A man with a long wand, longer than a fishing pole, with something — a camera or a sensor — wired onto the end of it, went around the studio dangling the end of the wand near dancers or people in the audience. Later on I noticed him lying down on the floor holding the wand.

For a long time I stood in the doorway between the two rooms. When I turned back to the gallery, the dancers were resting — I was kind of tired by then too — except for Janet Slifka, who was dancing and who seemed to be the most cheerful person there. The audience was seated or standing along two of the walls, looking serious and sedate. Slifka smiled while whistling " Happy Birthday " and jogging in slow motion.

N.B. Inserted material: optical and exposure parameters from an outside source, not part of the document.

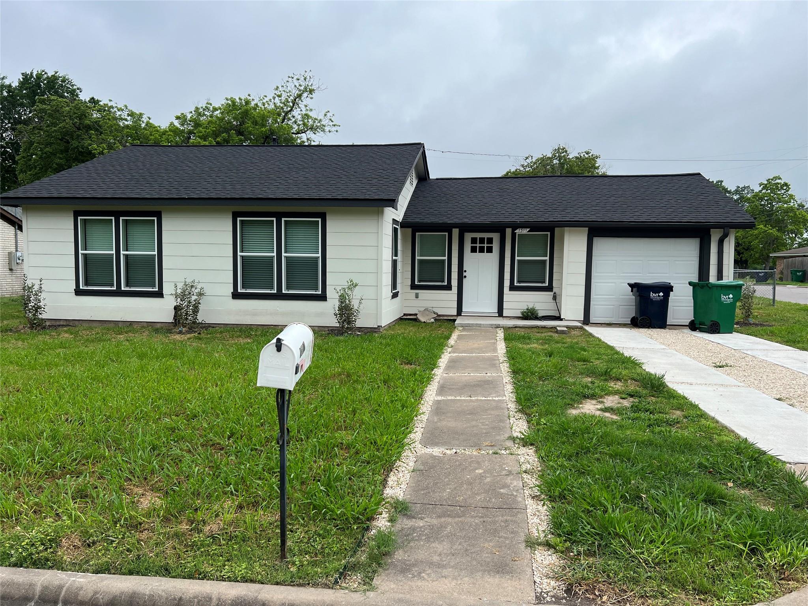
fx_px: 607
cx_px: 404
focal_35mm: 26
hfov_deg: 67.3
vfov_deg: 53.1
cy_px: 303
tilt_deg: -4.4
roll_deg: -1.1
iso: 50
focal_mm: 5.7
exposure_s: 1/1295
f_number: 1.5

The barrage of noises quieted down, then started up again: trombone blurts, chords from the makeshift accordion, a low-frequency siren, a continuous muffled conversation. Alison Ball rode by on a plastic kid’s tricycle, a nod to Merce Cunningham’s unforgettable exit in the original Variations V. He rode a bicycle around and through the 12 protruding antennas and headed for the stage doorway. With exquisite timing, he reached up for the top of the doorframe. The bike continued out and he hung on the frame like a monkey.

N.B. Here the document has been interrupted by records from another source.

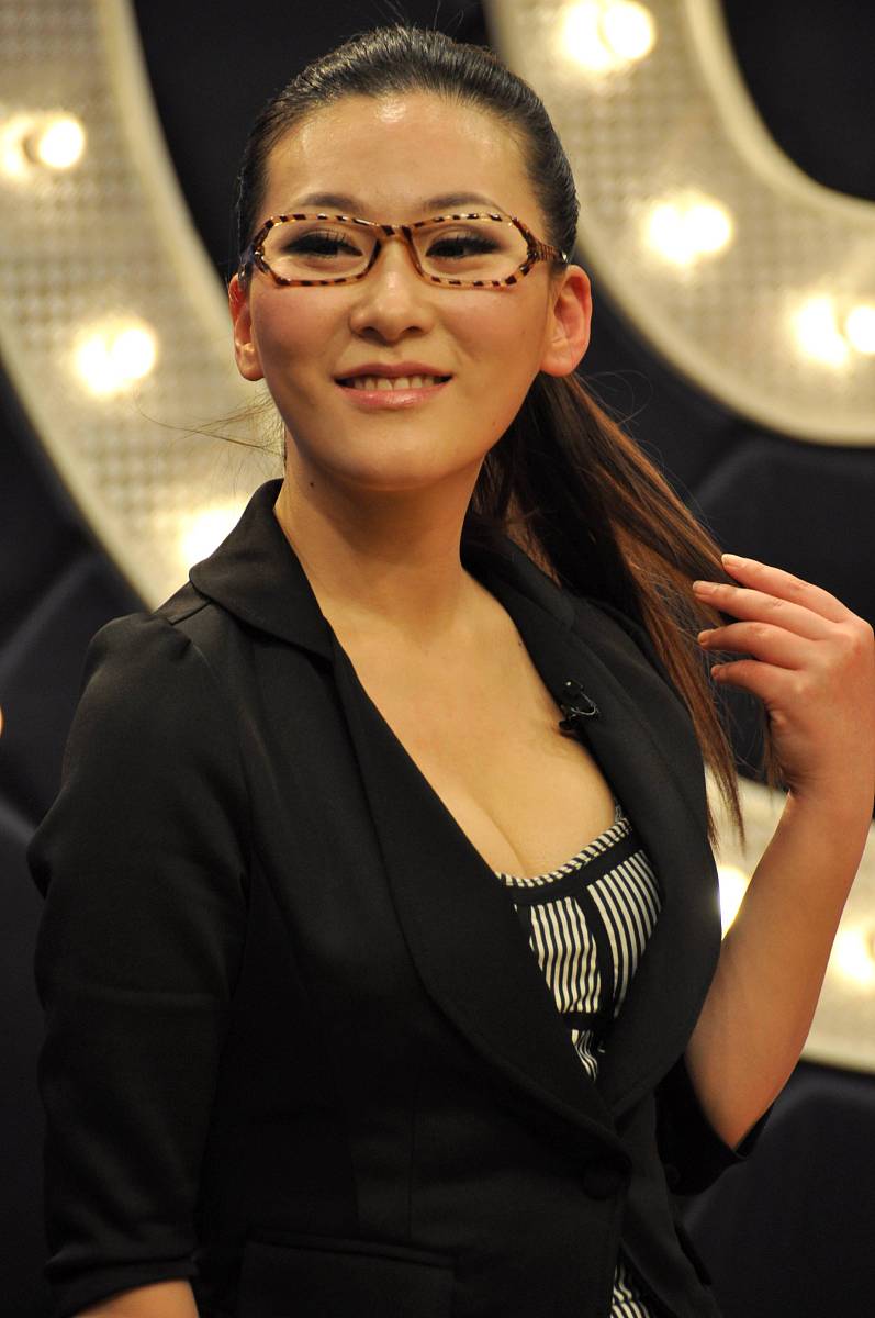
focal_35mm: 300
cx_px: 438
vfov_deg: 6.9
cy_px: 659
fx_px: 10965
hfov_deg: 4.6
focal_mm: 200
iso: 640
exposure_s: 1/100
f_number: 6.3
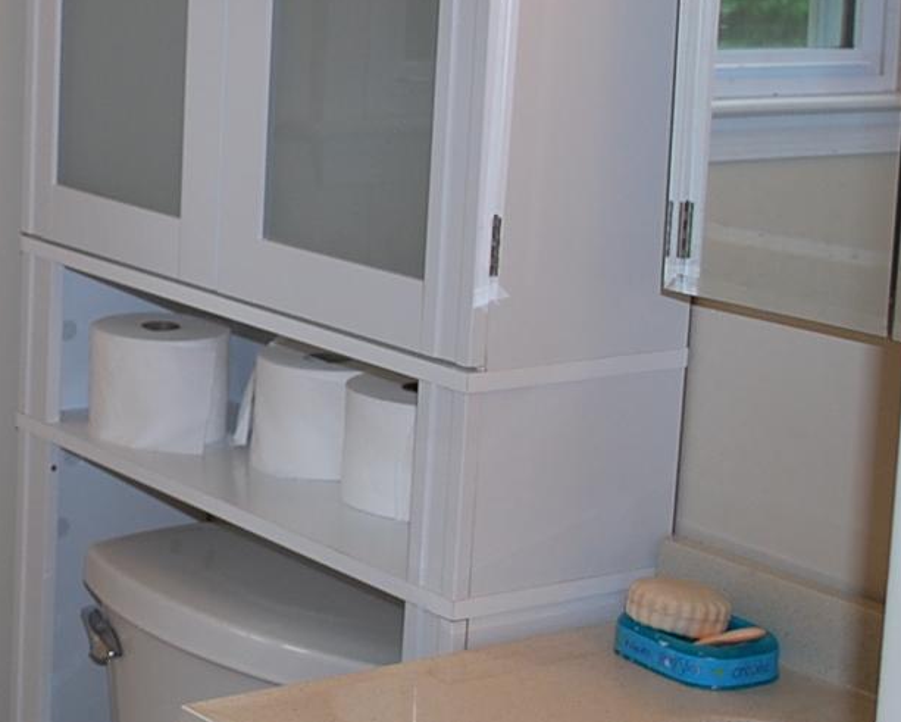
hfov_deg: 20.4
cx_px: -112
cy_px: 285
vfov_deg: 17.3
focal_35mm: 89
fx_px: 2374
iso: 200
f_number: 3.8
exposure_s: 1/60
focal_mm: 20
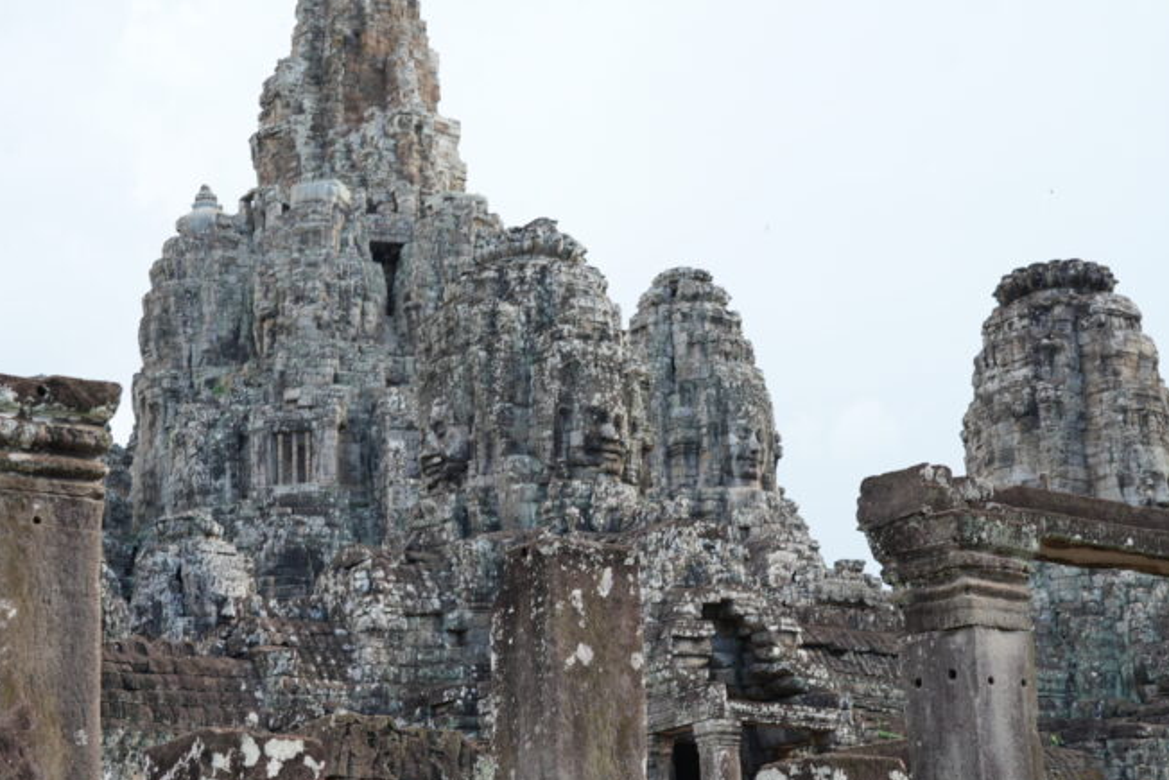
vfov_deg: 20.6
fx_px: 2144
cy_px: 469
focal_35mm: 66
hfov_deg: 30.5
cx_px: 534
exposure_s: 1/100
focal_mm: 42
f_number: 5
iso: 100
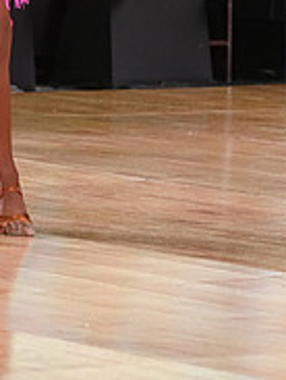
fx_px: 4040
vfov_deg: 5.3
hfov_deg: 4.1
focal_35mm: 368
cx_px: 202
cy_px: -131
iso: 2500
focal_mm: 121
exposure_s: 1/200
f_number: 4.5
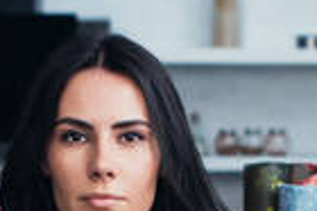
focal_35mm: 366
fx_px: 3219
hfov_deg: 5.6
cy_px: 528
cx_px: 85
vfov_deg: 3.7
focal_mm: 50
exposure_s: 1/160
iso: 200
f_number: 3.5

Alison Ball rode her tricycle through both rooms and out, followed by the other dancers, and soon all the noise subsided. The last words on the screen were " Accept leakage feedback etc. "

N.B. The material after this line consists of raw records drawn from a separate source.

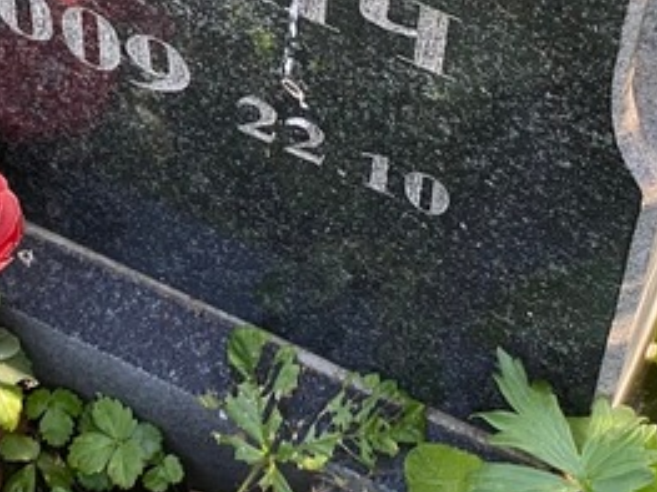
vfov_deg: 9.2
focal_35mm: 158
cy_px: -160
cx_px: 32
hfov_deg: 12.4
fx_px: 2997
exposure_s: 1/122
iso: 40
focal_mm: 6
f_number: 2
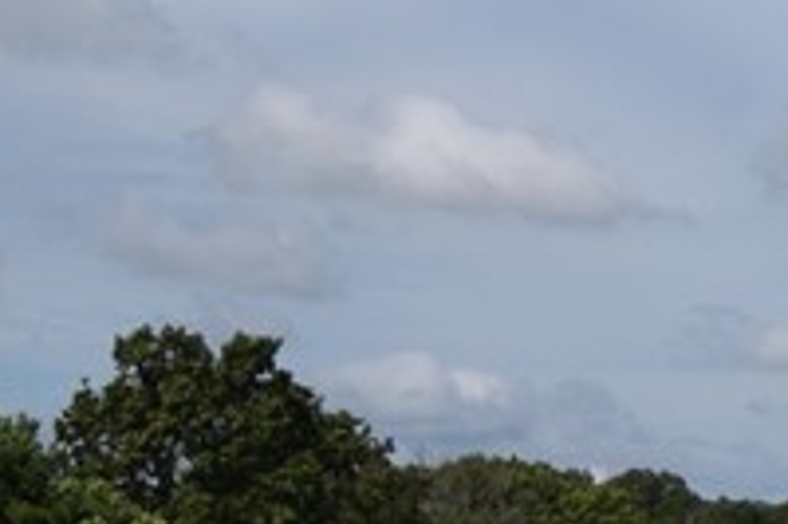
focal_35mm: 163
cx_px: 1340
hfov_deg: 11.8
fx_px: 3565
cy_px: 134
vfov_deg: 8.4
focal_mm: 20
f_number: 11
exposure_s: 1/500
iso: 200
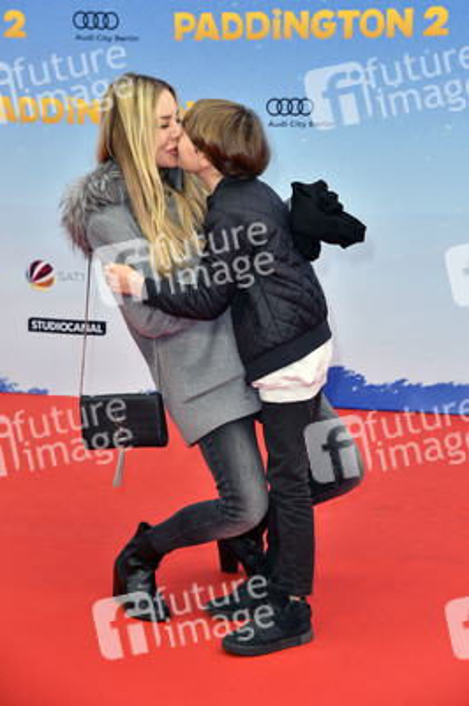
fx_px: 1370
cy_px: 353
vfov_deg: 28.9
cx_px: 234
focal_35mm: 70
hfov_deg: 19.4
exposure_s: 1/200
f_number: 5.6
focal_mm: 70
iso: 640
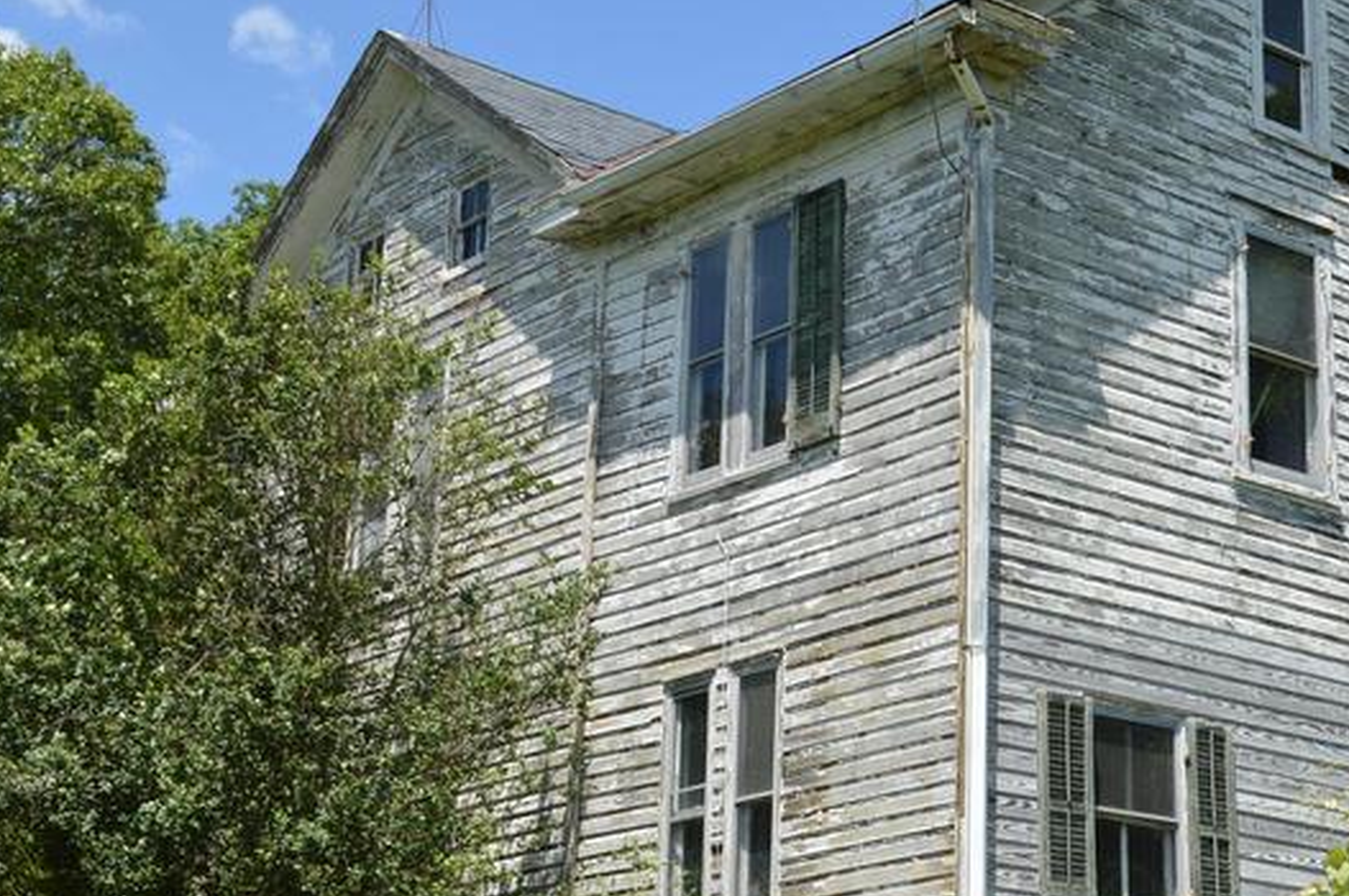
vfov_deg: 19.4
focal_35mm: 70
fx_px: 2620
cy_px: 493
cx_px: 1047
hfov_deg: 28.4
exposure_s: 1/200
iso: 100
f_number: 7.1
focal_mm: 24
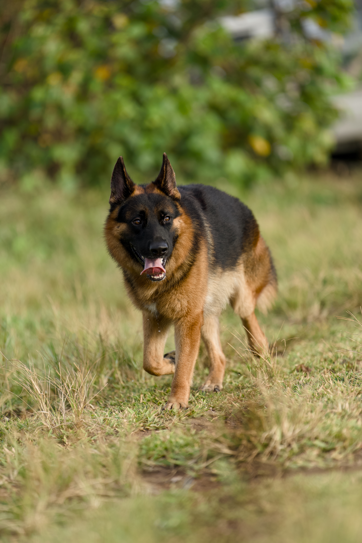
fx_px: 3016
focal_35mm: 200
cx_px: 181
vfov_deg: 10.3
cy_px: 272
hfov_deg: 6.9
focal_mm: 200
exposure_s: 1/1000
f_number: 2.8
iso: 250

John Cage was always more interesting to me for his ideas than his music. Variations V is about process, about experimenting to see how a glut of elements and devices can affect one another in one jangling, provocative situation. Marjorie Morgan, who devised the movement structures for the Mobius performance, acknowledges the influence of Deborah Hay, who in turn danced with Cunningham the year before Variations V. They all used the idea of " purposeless play " as a strategy for invoking the dancers’ wit, imagination, and alertness in the making of the dance — and for them, the making of the dance is the dance.

The process-oriented way of working can humanize dancers for the audience, too. Working without the noisy stimulus of competing media, post-Cunningham choreographer Daniel McCusker counts on all his dancers to contribute to the development process, and to the performance. His duet Later with Kaela Lee last weekend at Green Street Studios was like Morgan’s " dance practices " in terms of the immediacy and solicitude that the performers had for each other, though McCusker’s movement is elegantly wrought whereas Morgan’s looks homemade. The lively contact of dancers who work off each other’s moves can serve as a kind of storyboard for the audience when there aren’t any conventional choreographic structures to hang onto.

When McCusker works with a bigger group, as in small door, large room, to Bach’s Second Suite for Unaccompanied Cello (played by Tsao Lun-Lu), and Directions to My House, for eight women in silence, he distinguishes them as individuals. They wear different clothes and dance their own ways according to their diverse body types, but they share the same movement. For some reason, perhaps the low intensity of the movement as phrase follows phrase, instead of being provocative, the dance becomes diffuse.

Merce Cunningham doesn’t prize ego-dancing. His genius has been to show, over his 50-year career, that dancers can captivate us by their dancing alone, without begging for our sympathy or tagging along on the emotional joyride of a piece of music. It seems to me that after Cunningham, a huge problem for modern dance has been how to keep the audience’s attention and still embrace his wise revolution. Christine Bennett, at the Cyclorama over the weekend, was returning to the idea of expressiveness and metaphor, using a minimal and mostly undeveloped movement vocabulary to explore big objects with importance of their own. When the dancers enter an actual building (Inner House) or deliberately enmesh themselves in a cargo net (The Net), their actions can’t help becoming loaded.

All this type of psychologizing was ruled out in Cagean æsthetics. The universe of Variations V is depersonalized, defocused, decontextualized, and, for the audience, destabilizing. You can’t experience a work like that according to any of your former habits. You don’t come away from Variations V with a message, or a massage, but the experience is intense and unique.